(Dataset entries)
**********

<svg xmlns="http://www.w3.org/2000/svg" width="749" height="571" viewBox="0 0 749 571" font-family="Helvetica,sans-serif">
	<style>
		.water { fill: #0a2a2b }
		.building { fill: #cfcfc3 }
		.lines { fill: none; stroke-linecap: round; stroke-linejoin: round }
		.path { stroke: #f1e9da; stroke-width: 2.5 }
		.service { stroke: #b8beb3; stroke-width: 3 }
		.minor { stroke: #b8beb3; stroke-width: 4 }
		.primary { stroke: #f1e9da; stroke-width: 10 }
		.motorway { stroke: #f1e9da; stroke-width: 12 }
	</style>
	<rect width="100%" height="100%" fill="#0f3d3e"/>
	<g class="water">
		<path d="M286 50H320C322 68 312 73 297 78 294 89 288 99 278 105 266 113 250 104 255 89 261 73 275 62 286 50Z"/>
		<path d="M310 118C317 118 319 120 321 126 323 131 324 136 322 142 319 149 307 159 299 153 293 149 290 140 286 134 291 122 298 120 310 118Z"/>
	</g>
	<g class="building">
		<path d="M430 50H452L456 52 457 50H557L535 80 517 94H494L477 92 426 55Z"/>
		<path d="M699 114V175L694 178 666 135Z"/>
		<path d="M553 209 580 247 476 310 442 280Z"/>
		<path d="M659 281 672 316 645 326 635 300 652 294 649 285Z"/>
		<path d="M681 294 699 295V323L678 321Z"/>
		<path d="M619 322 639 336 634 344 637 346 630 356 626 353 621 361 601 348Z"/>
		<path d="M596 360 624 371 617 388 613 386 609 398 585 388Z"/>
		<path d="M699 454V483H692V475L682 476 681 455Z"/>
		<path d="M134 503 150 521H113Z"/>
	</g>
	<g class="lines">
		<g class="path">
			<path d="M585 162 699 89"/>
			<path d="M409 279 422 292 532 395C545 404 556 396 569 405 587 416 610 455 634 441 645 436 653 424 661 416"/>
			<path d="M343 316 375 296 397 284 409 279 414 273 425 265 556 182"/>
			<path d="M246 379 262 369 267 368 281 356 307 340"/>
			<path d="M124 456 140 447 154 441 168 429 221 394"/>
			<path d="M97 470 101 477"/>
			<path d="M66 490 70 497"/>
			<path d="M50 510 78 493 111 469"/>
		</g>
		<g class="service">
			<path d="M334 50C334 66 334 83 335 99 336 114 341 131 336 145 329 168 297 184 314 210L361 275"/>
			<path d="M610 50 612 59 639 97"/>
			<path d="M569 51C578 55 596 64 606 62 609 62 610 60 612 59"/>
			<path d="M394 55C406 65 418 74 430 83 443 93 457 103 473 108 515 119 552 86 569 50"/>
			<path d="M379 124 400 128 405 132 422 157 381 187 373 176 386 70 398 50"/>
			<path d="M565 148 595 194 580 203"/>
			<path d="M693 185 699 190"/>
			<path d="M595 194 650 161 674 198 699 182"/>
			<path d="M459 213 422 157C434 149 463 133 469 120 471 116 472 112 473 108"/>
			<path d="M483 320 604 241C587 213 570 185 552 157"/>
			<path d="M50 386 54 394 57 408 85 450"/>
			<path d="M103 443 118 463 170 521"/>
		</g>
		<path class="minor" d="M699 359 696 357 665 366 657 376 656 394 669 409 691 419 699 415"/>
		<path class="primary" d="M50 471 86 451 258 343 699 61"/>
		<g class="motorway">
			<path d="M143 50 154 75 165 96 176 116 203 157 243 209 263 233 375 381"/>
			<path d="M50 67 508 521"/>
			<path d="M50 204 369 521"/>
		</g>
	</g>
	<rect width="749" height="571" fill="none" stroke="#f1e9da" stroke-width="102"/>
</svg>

**********

Aim of the task: Copy every line of the entries in which "lines" can be found.

Answer to this exercise:
		.lines { fill: none; stroke-linecap: round; stroke-linejoin: round }
	<g class="lines">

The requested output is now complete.